El público pidió ‘De haberlo sabido’ y Quique dijo: «Ahí va». Ése fue el último tema. Entre aplausos, encendieron las luces de espanto, esa luz que va de bohemia pero es fría e insensible y nos exclama que hasta aquí la ficción, o ya está bien la broma, o levanta el culo de la butaca, o me da lo mismo si te encandilo, lo que empieza ahora es la luminosa y limitada realidad. La gente comenzó a mirar lo extravagante de mis amigos. No recuerdo si hasta llevaban laurel. Me temo que sí. Al salir, yo me paré a hablar con un conocido que hacía tiempo que no veía. No le quitó la vista a mis amigos, que reían porque ya venían entonados desde el pueblo. Tuvimos una conversación trivial, fática, y nos despedimos fríamente. Aunque luego oí mi nombre desde la lejanía.

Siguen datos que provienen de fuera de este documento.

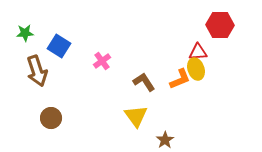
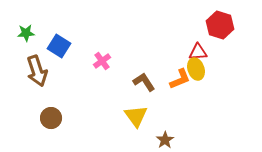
red hexagon: rotated 16 degrees clockwise
green star: moved 1 px right
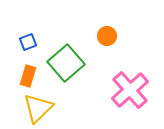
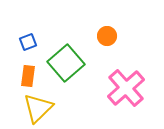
orange rectangle: rotated 10 degrees counterclockwise
pink cross: moved 4 px left, 2 px up
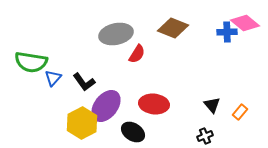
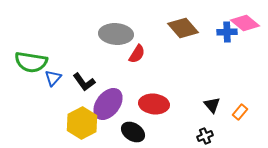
brown diamond: moved 10 px right; rotated 28 degrees clockwise
gray ellipse: rotated 16 degrees clockwise
purple ellipse: moved 2 px right, 2 px up
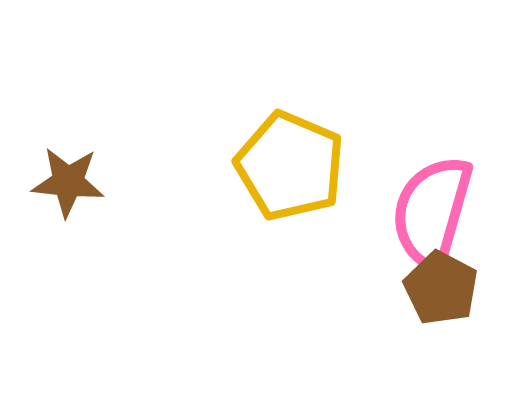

Era él de nuevo y me acerqué y me dijo como en confidencia que Quique iba a estar dentro de un rato en Atomic. Le echó un último vistazo a mis colegas con la mirada extrañada. Cansa un poco que todo Cristo te mire por ir con dos tipos borrachuzos y vestidos como de romanos.
Llegamos a Atomic pero ninguno le vio. Antes habíamos estado dándole al vidrio de Levante. Nos apoyamos en la barra un poco derrotados, desazonados, como estafados, y nos pedimos la última. Pero fue ahí, en la tristeza del final de la noche, cuando le vimos de repente apoyarse en el otro extremo de la barra junto con dos chicas. Quique era un tipo bajito y con bigotes y perillas como los galos de la antigua Galia. En plan Astérix. No pudimos acercarnos a él y nos fuimos para la calle. Había que detener a ese galo cuando saliera. Así fue. Primero le asaltó mi primo Paco, que es fanático de Ford y del tema de Quique ‘Mi Ford Capri del 82’, diciéndole, con una naturalidad como si le conociera de toda la vida, que le encantaba esa canción. Quique nos contó entonces que una vez, cuando volvía con su viejo Capri de un bolo a las tantas de la madrugada, se salió de un camino, por el Valle del Pisueña, en Catabria, y al bajarse del coche, le encantó cómo olía el puto campo a esas horas. Luego llegaron los dos romanos. Mientras se liaba un petardo de los de la vieja Galia, Quique canturreó con ambos un par de frases suyas. Aquello fue surrealista. Quique tenía los ojos entornados y la nariz casi pegada a sus labios. Como un micrófono colgante. Nos echamos una foto rápida y medio movida y él se largó con las dos tipas. Los de entonces siempre habíamos soñado con una canción de Quique en la que hablase de nosotros y de aquella noche. Pero cuando se perdió por las sombras del callejón, yo me imaginé que, mientras las chicas le pellizcaban, él, Quique, con los ojos extasiados, sólo podría ya recordar aquella noche en que le dio gusto al pedal de su Ford Capri sin miedo a volar por los aires.